There’s too much to say. But I’m paralysed. Looking at Facebook and Twitter is too painful. I’m sick of today already and we haven’t even buried our dead.
I have a lot to say, but not yet. For now I’ll link to Bret Stephens in the WSJ. It’s pay walled but I’ll quote as much here as I can. To read it all you have to google “Where are the Palestinian Mothers?” and select the link. It’s also being shared on Facebook under the its sub-title: “A culture that celebrates kidnapping is not fit for statehood.”
In March 2004 a Palestinian teenager named Hussam Abdo was spotted by Israeli soldiers behaving suspiciously as he approached the Hawara checkpoint in the West Bank. Ordered at gunpoint to raise his sweater, the startled boy exposed a suicide vest loaded with nearly 20 pounds of explosives and metal scraps, constructed to maximize carnage. A video taken by a journalist at the checkpoint captured the scene as Abdo was given scissors to cut himself free of the vest, which had been strapped tight to his body in the expectation that it wouldn’t have to come off. He’s been in an Israeli prison ever since.
Abdo provided a portrait of a suicide bomber as a young man. He had an intellectual disability. He was bullied by classmates who called him “the ugly dwarf.” He came from a comparatively well-off family. He had been lured into the bombing only the night before, with the promise of sex in the afterlife. His family was outraged that he had been recruited for martyrdom.
Essentially the rest of his piece lays out how widespread the support for terrorists who murder Jewish children is within the whole of Palestinian culture. The dam has burst now: it is impossible to assert supporters for these acts are a few extremists. All of Palestinian society is extreme. What is rare (and a gem when we find it) is a voice of sanity that condemns these actions.
Here’s my question: What kind of society produces such mothers? Whence the women who cheer on their boys to blow themselves up or murder the children of their neighbors?

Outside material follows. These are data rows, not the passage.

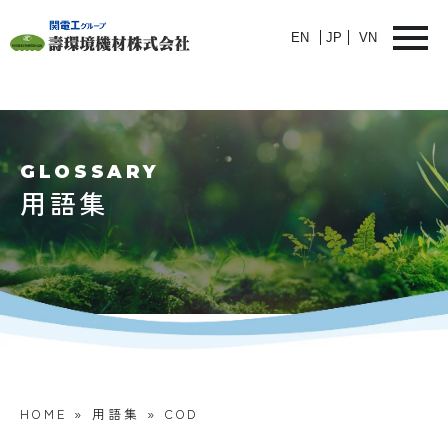
EN
JP
VN
GLOSSARY
用語集
HOME
»
用語集
»
COD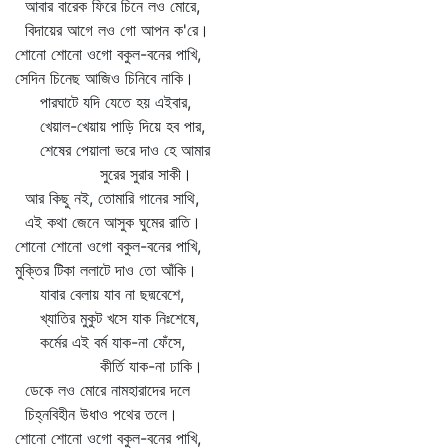
আবার বারেক ফিরে চিনে লও মোরে,
বিদায়ের আগে লও গো আপন ক'রে।
শোনো শোনো ওগো বকুল-বনের পাখি,
সেদিন চিনেছ আজিও চিনিবে নাকি।
পারঘাটে যদি যেতে হয় এইবার,
খেয়াল-খেয়ায় পাড়ি দিয়ে হব পার,
শেষের পেয়ালা ভরে দাও হে আমার
সুরের সুরার সাকী।
আর কিছু নই, তোমারি গানের সাথি,
এই কথা জেনে আসুক ঘুমের রাতি।
শোনো শোনো ওগো বকুল-বনের পাখি,
মুক্তির টিকা ললাটে দাও তো আঁকি।
যাবার বেলায় যাব না ছদ্মবেশে,
খ্যাতির মুকুট খসে যাক নিঃশেষে,
কর্মের এই বর্ম যাক-না ফেঁসে,
কীর্তি যাক-না ঢাকি।
ডেকে লও মোরে নামহারাদের দলে
চিহ্নবিহীন উধাও পথের তলে।
শোনো শোনো ওগো বকুল-বনের পাখি,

Well-intentioned Western liberals may prefer not to ask, because at least some of the conceivable answers may upset the comforting cliché that all human beings can relate on some level, whatever the cultural differences. Or they may accuse me of picking a few stray anecdotes and treating them as dispositive, as if I’m the only Western journalist to encounter the unsettling reality of a society sunk into a culture of hate. Or they can claim that I am ignoring the suffering of Palestinian women whose innocent children have died at Israeli hands.
But I’m not ignoring that suffering. To kill innocent people deliberately is odious, to kill them accidentally or “collaterally” is, at a minimum, tragic. I just have yet to meet the Israeli mother who wants to raise her boys to become kidnappers and murderers—and who isn’t afraid of saying as much to visiting journalists.

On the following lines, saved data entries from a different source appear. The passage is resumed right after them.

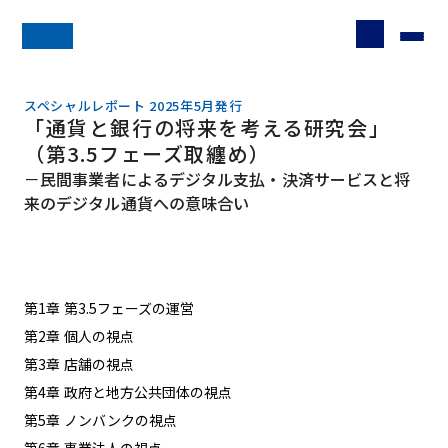
スペシャルレポート 2025年5月発行
「通貨と銀行の将来を考える研究会」
（第3.5フェーズ取纏め）
－民間事業者によるデジタル支払・決済サービスと将
来のデジタル通貨への意味合い
第1章
第3.5フェーズの運営
第2章
個人の視点
第3章
店舗の視点
第4章
政府と地方公共団体の視点
第5章
ノンバンクの視点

We are different: we do not set out in the morning to kill their children. Ever. Just look at the incredible care with which we target their terrorists! The smallest amount of explosive we can use to get the job done. If anyone ever does they are drummed out of our society mercilessly. If Jews even draw graffiti on a Palestinian building they are widely condemned!

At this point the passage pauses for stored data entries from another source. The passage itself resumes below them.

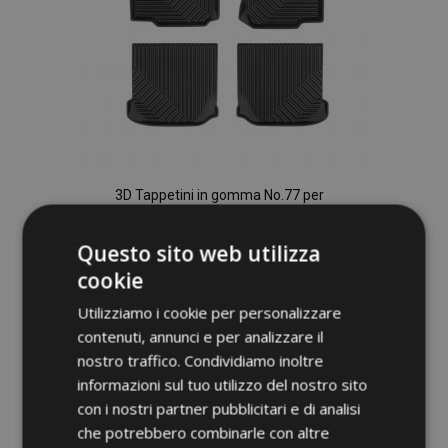
3D Tappetini in gomma No.77 per
VOLKSWAGEN NEW BEETLE 1998-2010 (4
pz)
Questo sito web utilizza
52,95 €
cookie
Utilizziamo i cookie per personalizzare
Aggiungi Al Carrello
contenuti, annunci e per analizzare il
Aggiungi
nostro traffico. Condividiamo inoltre
informazioni sul tuo utilizzo del nostro sito
alla
con i nostri partner pubblicitari e di analisi
lista
che potrebbero combinarle con altre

As for the Palestinians and their inveterate sympathizers in the West, perhaps they should note that a culture that too often openly celebrates martyrdom and murder is not fit for statehood, and that making excuses for that culture only makes it more unfit. Postwar Germany put itself through a process of moral rehabilitation that began with a recognition of what it had done. Palestinians who want a state should do the same, starting with the mothers.
If you support this Palestinian culture of hate having a state (i.e. the two state solution) you are supporting terror.
The two state solution must be considered impossible with the current culture of the entire Palestinian people. That’s not saying it can’t change, but the scale of the change needed would be unprecedented in all of human history.